Appa did not believe in ritualistic religion.  But he did not impose his views on others.

Here are a few of the sayings Appa was fond of quoting:

"Sathyam bhruyath (tell the truth)

Priyam bhruyath (tell what is pleasing)

Na Bhruyath sathyam apriyam (do not say the truth which is not pleasing)

Priyam asathyam bhi na bhruyath "(do not indulge in insincere flattery).

"In words, wisdom, in deeds, courage, and in life, service".

Saturday, August 2, 2014

M.D. Narayana Iyer, Chapter 10

In this narrative, I have not written much about Appa's third child, Dharmu. This is not because he was in any way inferior to his siblings, but the special qualities of Appa, which this narrative is about, did not have much chance to play in Dharmu's life.  Dharmu stood first in the presidency for his B.Sc. as well as B.E. (hons.) from Guindy and cleared the All India competitive exam for engineers.  He married Janaki, daughter of C.V. Venkateswaran.  Dharmu retired as Chief Engineer of CPWD. Inshort, Dharmu lead a "regular" life, and Appa was proud of him.

Appa was very fond of Dharmu's three children, Brinda, Ramesh and Hema, Brinda being his favourite.

M.D. Narayana Iyer, Chapter 9

During his stay in England, Manikutty had met Parvathi Kumaramangalam, and in his own words, it was love at first sight. Parvathi was the daughter of Dr. P. Subbarayan, a very well-known public figure, and Radhabai Subbarayan, a social activist.  Parvathi also returned to India around the same time as Manikutty. They continued to see other and the mutual attraction, aided by common interests and political views. The relationship grew from strength to strength, until they finally arrived at the natural conclusion - marriage.

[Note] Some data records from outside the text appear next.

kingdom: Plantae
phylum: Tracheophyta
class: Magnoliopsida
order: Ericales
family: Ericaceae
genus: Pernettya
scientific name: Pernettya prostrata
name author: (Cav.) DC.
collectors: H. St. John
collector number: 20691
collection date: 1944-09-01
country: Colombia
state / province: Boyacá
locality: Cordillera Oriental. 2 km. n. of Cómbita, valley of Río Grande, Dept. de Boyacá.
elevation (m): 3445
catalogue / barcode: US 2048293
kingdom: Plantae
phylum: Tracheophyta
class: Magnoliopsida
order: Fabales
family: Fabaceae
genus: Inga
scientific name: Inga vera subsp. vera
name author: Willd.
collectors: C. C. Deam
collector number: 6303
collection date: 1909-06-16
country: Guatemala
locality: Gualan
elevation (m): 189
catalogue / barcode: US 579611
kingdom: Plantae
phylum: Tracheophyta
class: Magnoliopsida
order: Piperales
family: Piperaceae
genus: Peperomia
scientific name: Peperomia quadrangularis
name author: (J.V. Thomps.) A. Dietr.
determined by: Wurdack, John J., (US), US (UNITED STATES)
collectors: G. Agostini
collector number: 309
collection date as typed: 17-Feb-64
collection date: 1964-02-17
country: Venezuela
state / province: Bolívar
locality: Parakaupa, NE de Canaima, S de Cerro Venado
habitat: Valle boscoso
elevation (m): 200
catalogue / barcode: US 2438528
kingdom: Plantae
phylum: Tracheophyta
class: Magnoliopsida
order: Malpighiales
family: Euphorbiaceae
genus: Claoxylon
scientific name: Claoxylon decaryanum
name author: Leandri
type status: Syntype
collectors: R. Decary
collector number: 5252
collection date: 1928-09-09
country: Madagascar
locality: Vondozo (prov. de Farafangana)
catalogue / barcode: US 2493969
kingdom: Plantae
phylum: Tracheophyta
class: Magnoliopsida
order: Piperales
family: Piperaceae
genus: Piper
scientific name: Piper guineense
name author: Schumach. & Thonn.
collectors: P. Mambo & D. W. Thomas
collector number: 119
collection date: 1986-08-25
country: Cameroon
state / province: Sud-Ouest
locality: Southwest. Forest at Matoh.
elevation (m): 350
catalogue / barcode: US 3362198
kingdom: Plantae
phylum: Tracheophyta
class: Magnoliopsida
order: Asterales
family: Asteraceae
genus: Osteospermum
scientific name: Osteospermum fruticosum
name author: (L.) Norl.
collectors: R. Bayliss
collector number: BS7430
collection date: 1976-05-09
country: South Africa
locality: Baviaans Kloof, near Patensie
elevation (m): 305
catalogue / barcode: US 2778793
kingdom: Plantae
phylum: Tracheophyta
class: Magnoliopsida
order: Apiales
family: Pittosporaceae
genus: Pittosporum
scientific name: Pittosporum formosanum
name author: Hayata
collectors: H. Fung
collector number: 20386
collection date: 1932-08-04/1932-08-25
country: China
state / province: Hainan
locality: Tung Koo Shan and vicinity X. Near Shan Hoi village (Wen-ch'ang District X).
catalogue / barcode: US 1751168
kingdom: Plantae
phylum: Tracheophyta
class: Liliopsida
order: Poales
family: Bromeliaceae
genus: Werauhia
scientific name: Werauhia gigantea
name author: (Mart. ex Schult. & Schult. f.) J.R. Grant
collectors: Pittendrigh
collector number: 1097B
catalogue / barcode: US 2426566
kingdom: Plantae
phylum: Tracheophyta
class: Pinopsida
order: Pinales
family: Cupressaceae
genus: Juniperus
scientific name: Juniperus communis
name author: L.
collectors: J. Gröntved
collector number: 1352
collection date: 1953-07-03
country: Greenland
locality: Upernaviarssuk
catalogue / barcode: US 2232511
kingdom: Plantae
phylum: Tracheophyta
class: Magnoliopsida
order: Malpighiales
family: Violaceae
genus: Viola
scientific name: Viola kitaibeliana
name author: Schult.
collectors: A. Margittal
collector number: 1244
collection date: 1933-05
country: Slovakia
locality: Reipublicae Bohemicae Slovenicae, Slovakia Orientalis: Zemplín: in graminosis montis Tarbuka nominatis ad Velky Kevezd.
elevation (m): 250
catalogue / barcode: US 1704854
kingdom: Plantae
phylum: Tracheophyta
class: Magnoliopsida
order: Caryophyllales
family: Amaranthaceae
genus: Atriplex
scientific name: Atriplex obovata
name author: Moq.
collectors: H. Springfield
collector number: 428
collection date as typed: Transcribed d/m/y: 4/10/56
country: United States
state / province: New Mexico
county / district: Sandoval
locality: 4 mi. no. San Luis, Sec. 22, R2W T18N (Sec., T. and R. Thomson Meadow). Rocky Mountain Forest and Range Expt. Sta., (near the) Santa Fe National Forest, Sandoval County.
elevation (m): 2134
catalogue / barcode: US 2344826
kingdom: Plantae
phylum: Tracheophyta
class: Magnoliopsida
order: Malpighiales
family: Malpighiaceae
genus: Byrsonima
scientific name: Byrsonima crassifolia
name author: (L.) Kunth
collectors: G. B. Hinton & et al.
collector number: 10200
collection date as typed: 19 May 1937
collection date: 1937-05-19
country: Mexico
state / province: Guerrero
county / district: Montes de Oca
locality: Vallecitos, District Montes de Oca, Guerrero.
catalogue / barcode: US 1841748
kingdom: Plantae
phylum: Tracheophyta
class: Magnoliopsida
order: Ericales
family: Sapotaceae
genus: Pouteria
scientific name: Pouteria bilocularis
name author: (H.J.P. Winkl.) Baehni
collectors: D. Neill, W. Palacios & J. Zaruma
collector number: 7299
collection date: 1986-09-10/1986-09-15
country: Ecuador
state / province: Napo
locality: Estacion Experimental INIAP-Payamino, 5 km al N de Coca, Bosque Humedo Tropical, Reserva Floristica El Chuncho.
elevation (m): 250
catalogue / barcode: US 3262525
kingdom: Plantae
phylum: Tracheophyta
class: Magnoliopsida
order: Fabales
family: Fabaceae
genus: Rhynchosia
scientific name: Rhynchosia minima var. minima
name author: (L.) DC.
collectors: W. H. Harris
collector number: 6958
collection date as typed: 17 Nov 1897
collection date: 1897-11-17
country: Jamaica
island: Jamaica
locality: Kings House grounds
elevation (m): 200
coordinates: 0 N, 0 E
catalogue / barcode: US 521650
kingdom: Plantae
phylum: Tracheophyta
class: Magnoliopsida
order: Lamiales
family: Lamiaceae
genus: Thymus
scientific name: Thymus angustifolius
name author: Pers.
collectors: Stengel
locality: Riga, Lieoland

The Subbarayans were definitely not Palghat Brahmins. Manikutty wanted to marry Parvathi with his parents' blessings. With great trepidation, Manikutty told his father about his interest in Parvathi, and sought his approval for the union. However, there was absolutely no hesitation on his parents' part. Appa had only one reservation, which he conveyed to his son. "We are middle-class people, and they are zamindars.  She should not feel that she has married beneath her." A very relevant concern from a fond father.  Manikutty convinced his father that financial status did not come into the picture at all and that they were planning to live in a commune.

Even in today's time and world, parents frown upon an Iyer marrying an Iyengar, or a Trichy Brahmin marrying a Tanjore Brahmin, and even disown their children for marrying out of caste. What Appa, a person brought up in a small village in Kerala, did in the 1940's, is truly remarkable.

Parvathi was welcomed with open arms into the family. Caste was never an issue.  Every year, Appa used to spend a few enjoyable weeks with Manikutty and Parvathi. Their daughter, Indi, had a close relationship with her paternal grandparents.